Microsoft and Nokia, what does it mean?

Nokia acquisition


By now, you’ve likely read about Nokia’s Devices and Services division being acquired in a deal by Microsoft. You’ve also likely read about the movement of CEO Stephen Elop amongst others back to Redmond and Microsoft. What has been less clear is the fallout likely to come from this deal as well as the reasoning behind this acquisition.

Thankfully, Microsoft has outlined, in as general sense as possible, their rationale for the deal and it includes some rather enlightening pieces of information. The full PDF can be viewed at the source link below but the following key takeaways can be found below.


Possibly fearing a Samsung-esque situation with Windows Phone as is being experienced with Android, coupled with the imminent expiration date of their initial strategic partnership (2014). Worryingly few OEM’s were contributing serious attention and effort to Windows Phone, in spite of languishing market and subsequently financial performance for those prioritizing the Android platform.

# GIVEN RECORDS
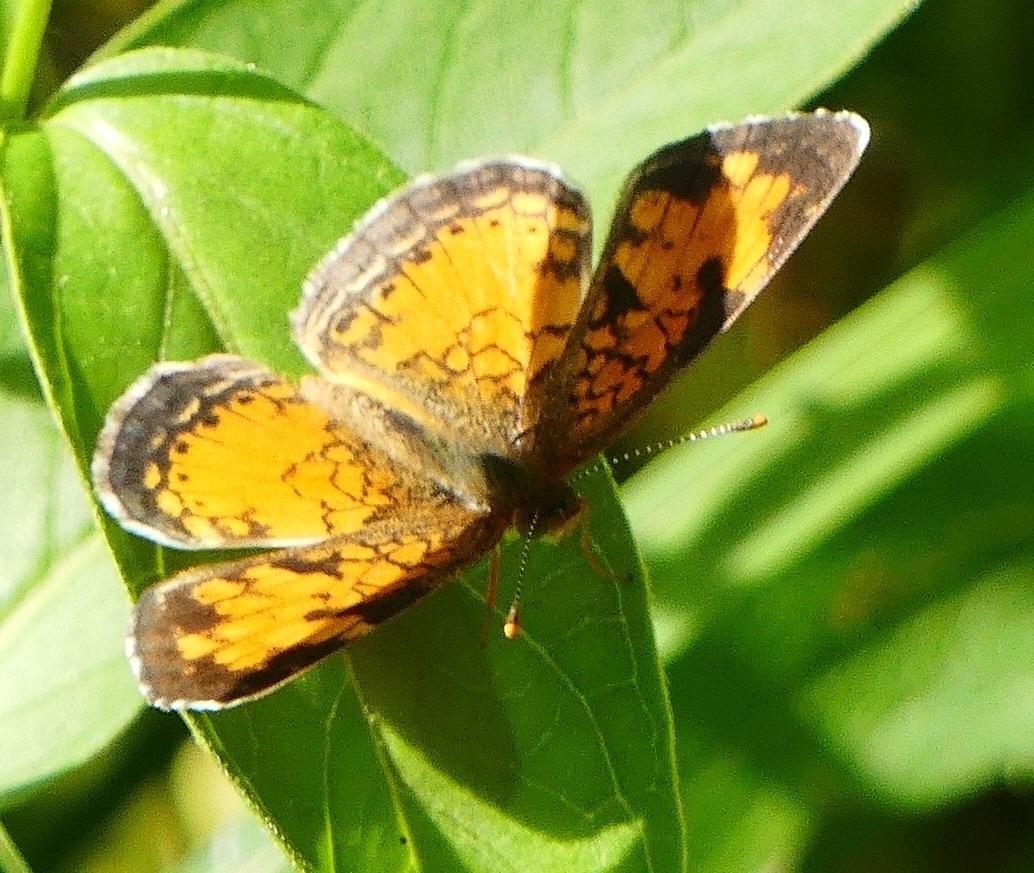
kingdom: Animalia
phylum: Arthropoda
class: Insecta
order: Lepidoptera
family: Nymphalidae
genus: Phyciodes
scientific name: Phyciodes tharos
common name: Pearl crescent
==
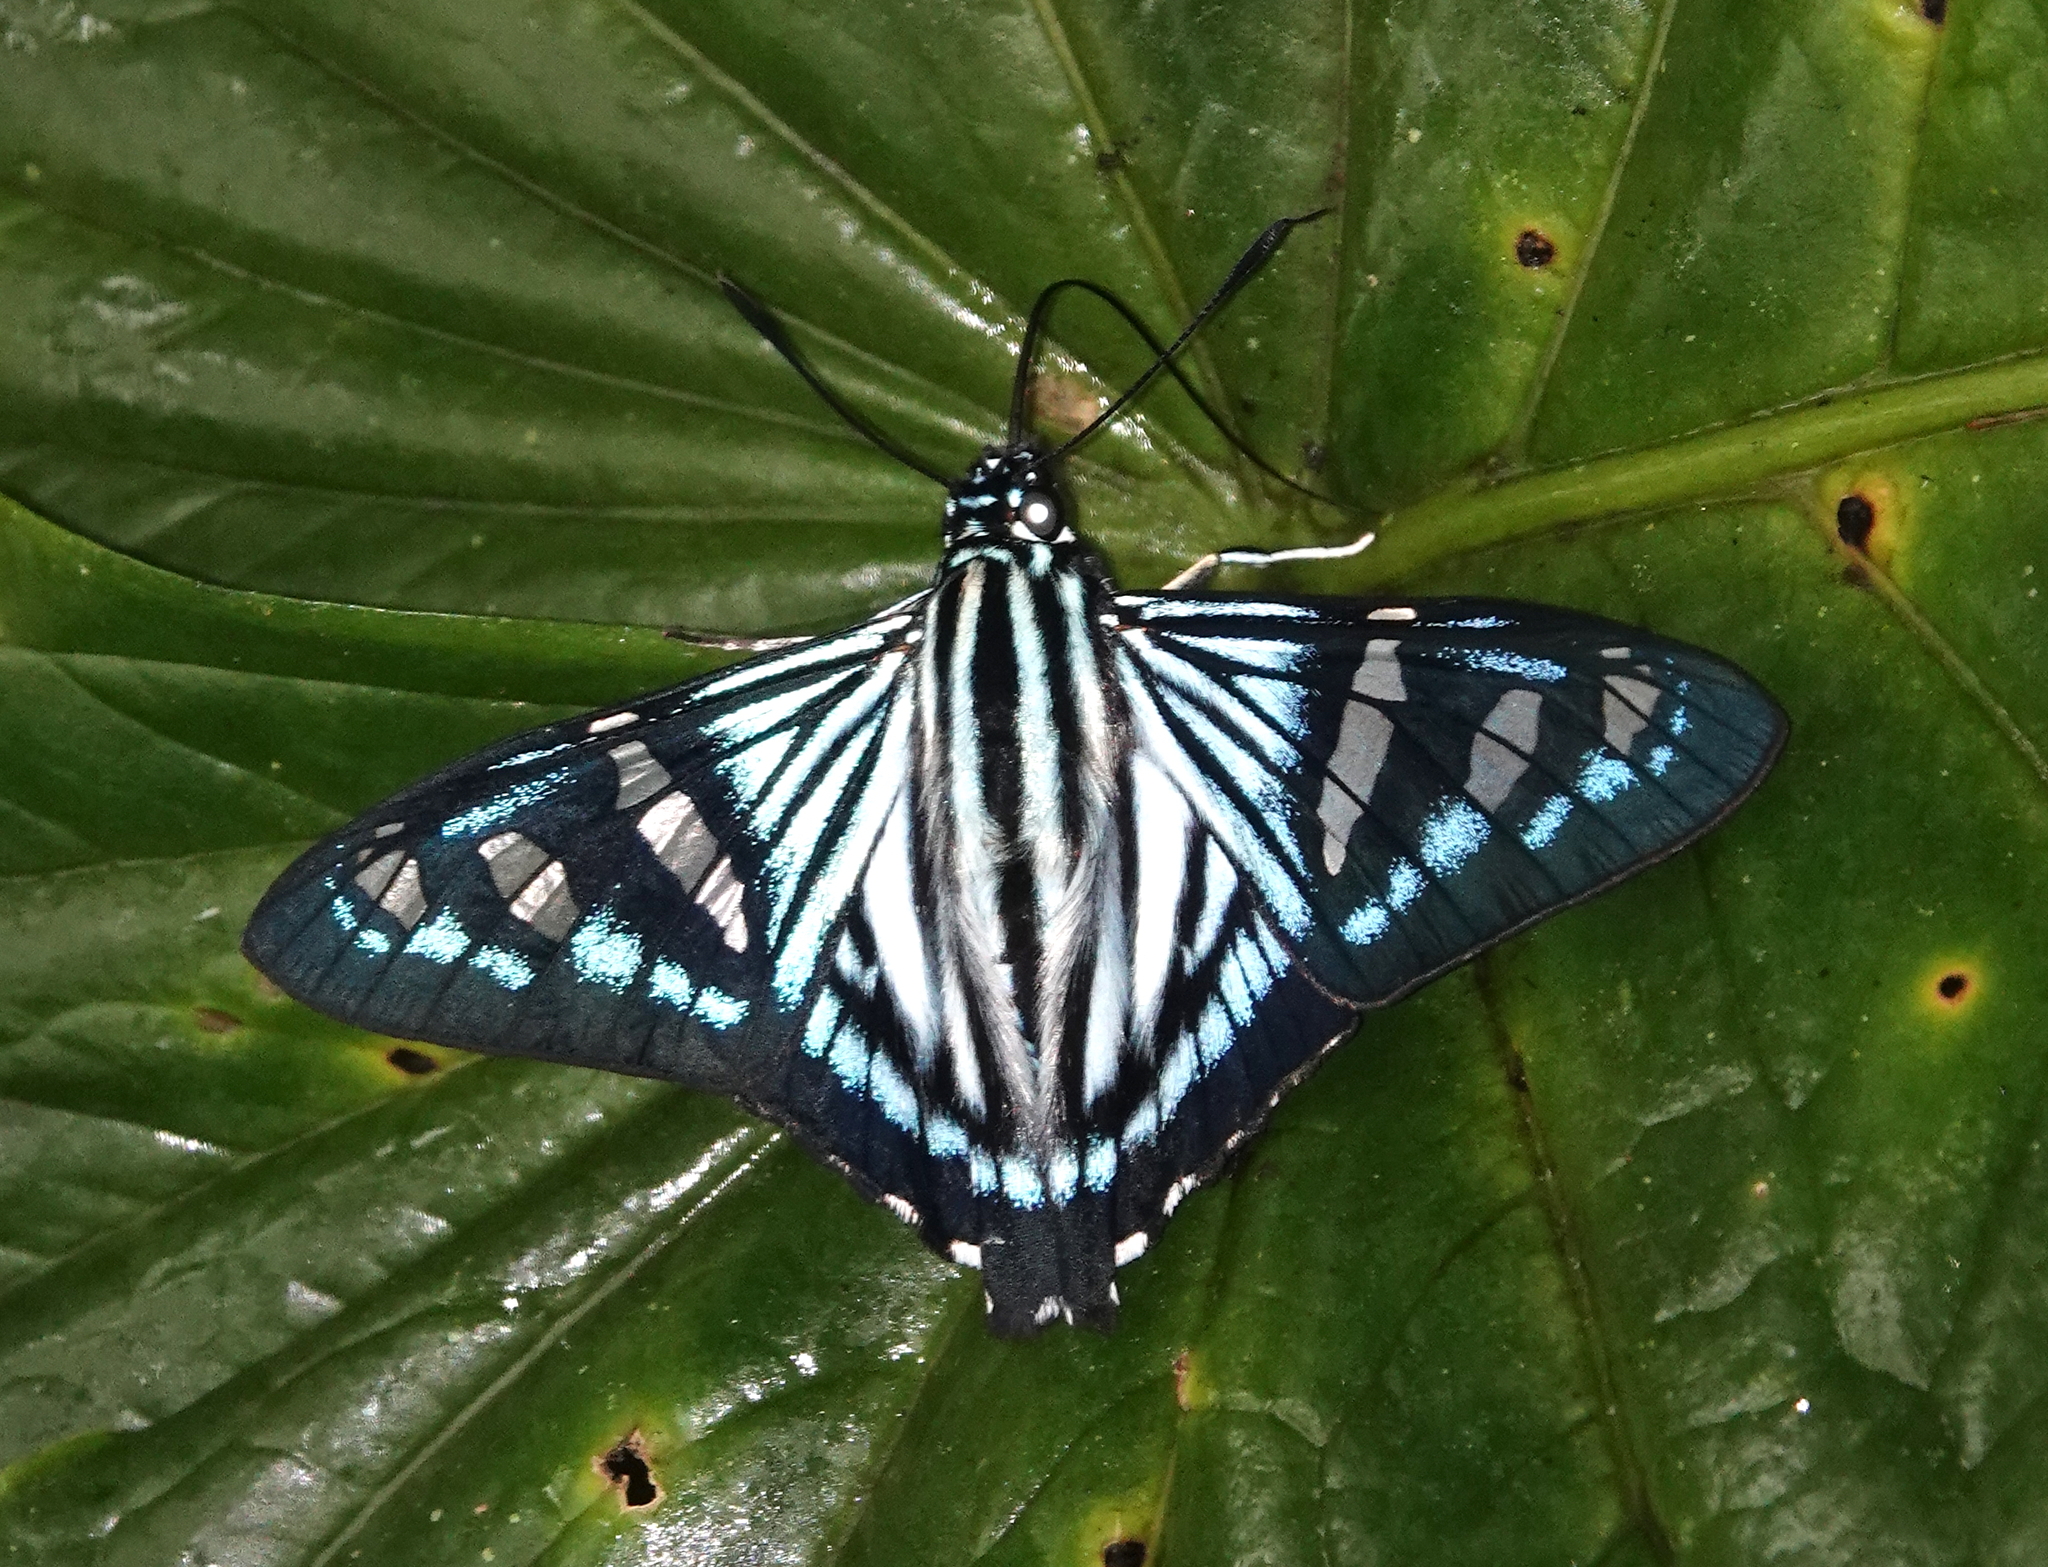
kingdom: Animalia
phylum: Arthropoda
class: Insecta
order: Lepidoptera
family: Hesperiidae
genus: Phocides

# TASK DIRECTIONS
Set down everything from "Thankfully, Microsoft has" down to "be found below." in the article above on Microsoft's acquisition of Nokia, word for word.

# TASK RESPONSE
Thankfully, Microsoft has outlined, in as general sense as possible, their rationale for the deal and it includes some rather enlightening pieces of information. The full PDF can be viewed at the source link below but the following key takeaways can be found below.